Locking is effected by turning rotary part 1 through 45° starting from the neutral position in the opposite direction (Fig. 5). During this turn guide pin 21 comes in contact with the lower portion 25 of the periphery of recess 23 thereby carrying main driver 2 downwards. This downward movement is transmitted to the draw bar 7 via draw bar drive 3 pin 29 of which engages the hole 28 of main driver 2.
When the handle is released, the rotary part 1 will be moved by main spring 10 to the neutral position shown in Fig. 2.
As said before, recess 23 of the main driver 2 is designed so that rotary part 1 can turn back in the neutral position without carrying the main driver upwards.
Further it is shown in the Figs. 2-5 that the recesses 26 and 27 of the main driver 2 being crossed by axles 30 and 20 respectively are dimensioned such that the to and fro movement of the main. driver 2 is not hindered by these axles.

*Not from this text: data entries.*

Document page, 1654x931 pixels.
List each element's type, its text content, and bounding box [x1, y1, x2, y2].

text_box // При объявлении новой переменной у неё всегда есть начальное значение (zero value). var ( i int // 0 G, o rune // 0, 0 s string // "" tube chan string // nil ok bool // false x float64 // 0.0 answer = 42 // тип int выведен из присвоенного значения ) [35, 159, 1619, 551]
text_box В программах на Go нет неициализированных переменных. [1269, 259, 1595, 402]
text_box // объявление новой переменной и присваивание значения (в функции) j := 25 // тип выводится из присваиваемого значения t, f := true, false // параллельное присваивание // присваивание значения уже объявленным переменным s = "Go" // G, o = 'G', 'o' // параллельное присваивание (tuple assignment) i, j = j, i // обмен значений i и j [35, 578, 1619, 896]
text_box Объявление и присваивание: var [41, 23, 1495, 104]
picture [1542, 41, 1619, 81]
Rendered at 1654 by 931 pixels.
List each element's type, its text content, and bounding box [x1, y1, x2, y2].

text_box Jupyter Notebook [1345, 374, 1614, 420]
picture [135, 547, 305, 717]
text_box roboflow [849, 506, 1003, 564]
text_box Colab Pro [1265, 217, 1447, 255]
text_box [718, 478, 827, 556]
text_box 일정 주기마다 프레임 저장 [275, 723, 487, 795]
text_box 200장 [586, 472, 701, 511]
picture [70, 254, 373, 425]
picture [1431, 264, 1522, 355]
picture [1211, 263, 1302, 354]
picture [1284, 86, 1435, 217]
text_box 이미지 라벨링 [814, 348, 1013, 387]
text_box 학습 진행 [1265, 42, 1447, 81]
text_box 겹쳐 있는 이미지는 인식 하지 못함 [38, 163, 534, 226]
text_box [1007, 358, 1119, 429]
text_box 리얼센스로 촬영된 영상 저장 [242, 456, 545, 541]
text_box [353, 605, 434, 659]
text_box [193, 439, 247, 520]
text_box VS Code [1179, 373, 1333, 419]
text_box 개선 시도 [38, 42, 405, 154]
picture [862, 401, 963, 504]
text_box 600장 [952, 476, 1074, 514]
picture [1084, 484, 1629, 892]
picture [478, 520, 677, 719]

Fig. 7 is a graphic representation of the relation between the movement of draw bar 7 and the turn of the rotary part 1 during locking. The attraction itself will take place when the draw bar has moved through 64% of the total movement. With a normal prior art lock it corresponds to a 28° rotation of the rotary part 1 as shown on curve I. With the prior art lock completion of the locking movement requires an extra turn through 45°-28° = 17°. Because of the increased ratio during the locking phase of the lock shown (curve II) a draw bar movement of 64% is obtained already after the rotary part 1 has turned through 21°. To complete the locking movement the rotary part 1 of the lock in question, therefore, has to be turned through another 45°-21° = 24°. The result is an easier movement of the handle and a higher attraction.

Claims

A multi-point lock comprising a draw bar (7) which can be moved reciprocately between a locking position (as seen in Fig. 5) and an unlocking position (as seen in Fig. 3) by rotation of a draw bar drive (3) and a handle which operates the lock, characterized in that a rotary part (1) which can be turned on an axis (20) by the handle, comprises a guide pin (21) projecting in a recess (23) of a linearly movable main driver (2) so that a rotation of the rotary part (1) causes a reciprocating of said main driver (2) which is provided with a tappet hole (28) engaged by a pin (29) which is attached on said draw bar drive (3) so that the reciprocating of said main driver (2) causes a rotation of the draw bar drive (3) and that said recess (23) of said main driver (2) is so dimensioned that a turn of the rotary part (1) through a predetermined angle (45°) from a neutral position will move the main driver (2) in one extreme position (as seen in Fig. 5) and a turn of the rotary part (1) through another predetermined angle (26°) which is considerably smaller than the first mentioned predetermined angle from the neutral position in the other direction will move the main driver (2) in the opposite extreme position (as seen in in Fig. 3).